### DIRECTIONS FOR THIS TASK
Please answer these questions using the conductor memory-guard commit below:
1. By default, how many seconds pass between re-checks of available RAM?
2. What minimum default memory does the commit give, and why that amount?
3. What value does the devstack script assign to minimum_required_memory?

### SUPPLIED PASSAGE
=====

Guard conductor from consuming all of the ram

One of the biggest frustrations larger operators have is when they trigger a massive number of concurrent deployments. As one would expect, the memory utilization of the conductor goes up. Except, even with the default number of worker threads, if we're requested to convert 80 images at the same time, or to perform the write-out to the remote node at the same time, we will consume a large amount of system RAM. Or more specifically, qemu-img will consume a large amount of memory. If the amount of memory goes too low, the system can trigger OOMKiller which will slay processes using ram. Ideally, we do not want this to happen to our conductor process, much less the work that is being performed, so we need to add some guard rails to help keep us from entering into situations where we may compromise the conductor by taking on too much work. Adds a guard in the conductor to prevent multiple parallel deployment operations from running the conductor out of memory. With the defaults, the conductor will attempt to throttle back automatically and hold worker threads which will slow down the amount of work also proceeding through the conductor, as we are in a memory condition where we should be careful about the work. The defaults allow this to occur for a total of 15 seconds between re-check of available RAM, for a total number of six retries. The minimum default is 1024 (MB), as this is the amount of memory qemu-img allocates when trying to write images. This quite literally means no additional qemu-img process can spawn until the default memory situation has resolved itself. Change-Id: I69db0169c564c5b22abd0cb1b890f409c13b0ac2
2020-05-08 15:15:06 -07:00
parent fd34d3c437
commit d9913370de
11 changed files with 266 additions and 1 deletions
--- a/devstack/lib/ironic
+++ b/devstack/lib/ironic
@@ -1414,6 +1414,9 @@ function configure_ironic {
    iniset $IRONIC_CONF_FILE DEFAULT use_syslog $SYSLOG
    # NOTE(vsaienko) with multinode each conductor should have its own host.
    iniset $IRONIC_CONF_FILE DEFAULT host $LOCAL_HOSTNAME
+    # NOTE(TheJulia) Set a minimum amount of memory that is more in-line with
+    # OpenStack CI and the images deployed.
+    iniset $IRONIC_CONF_FILE DEFAULT minimum_required_memory 256
    # Retrieve deployment logs
    iniset $IRONIC_CONF_FILE agent deploy_logs_collect $IRONIC_DEPLOY_LOGS_COLLECT
    iniset $IRONIC_CONF_FILE agent deploy_logs_storage_backend $IRONIC_DEPLOY_LOGS_STORAGE_BACKEND
--- a/doc/source/admin/troubleshooting.rst
+++ b/doc/source/admin/troubleshooting.rst
@@ -829,3 +829,46 @@ commonly where it is encountered.:
 Once you have updated the saved interfaces, you should be able to safely
 return the ``ironic.conf`` configuration change in changing what interfaces
 are enabled by the conductor.

=====

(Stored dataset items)
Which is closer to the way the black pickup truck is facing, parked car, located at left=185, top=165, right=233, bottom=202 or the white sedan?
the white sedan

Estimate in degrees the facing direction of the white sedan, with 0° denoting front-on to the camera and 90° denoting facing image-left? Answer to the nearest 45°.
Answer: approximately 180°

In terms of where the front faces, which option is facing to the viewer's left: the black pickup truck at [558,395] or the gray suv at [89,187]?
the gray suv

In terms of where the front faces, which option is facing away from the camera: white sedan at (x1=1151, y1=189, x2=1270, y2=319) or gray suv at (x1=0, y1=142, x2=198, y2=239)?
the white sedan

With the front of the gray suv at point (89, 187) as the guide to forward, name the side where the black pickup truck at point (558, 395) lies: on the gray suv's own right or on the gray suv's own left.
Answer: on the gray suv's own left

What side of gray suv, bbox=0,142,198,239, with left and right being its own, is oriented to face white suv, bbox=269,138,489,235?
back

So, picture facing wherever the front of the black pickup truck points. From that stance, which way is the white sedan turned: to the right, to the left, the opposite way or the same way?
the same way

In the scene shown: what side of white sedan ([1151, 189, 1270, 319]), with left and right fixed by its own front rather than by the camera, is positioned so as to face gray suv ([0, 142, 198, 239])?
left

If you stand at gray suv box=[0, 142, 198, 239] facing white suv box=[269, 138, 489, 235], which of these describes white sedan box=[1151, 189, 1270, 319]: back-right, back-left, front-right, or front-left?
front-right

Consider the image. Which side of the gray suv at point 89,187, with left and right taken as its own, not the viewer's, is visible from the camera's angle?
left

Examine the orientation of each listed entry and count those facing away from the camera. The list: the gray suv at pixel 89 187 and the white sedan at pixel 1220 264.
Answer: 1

=====

### SOLUTION TO THE EXERCISE
1. 15 seconds.
2. 1024 (MB), because that is the amount of memory qemu-img allocates when trying to write images.
3. 256.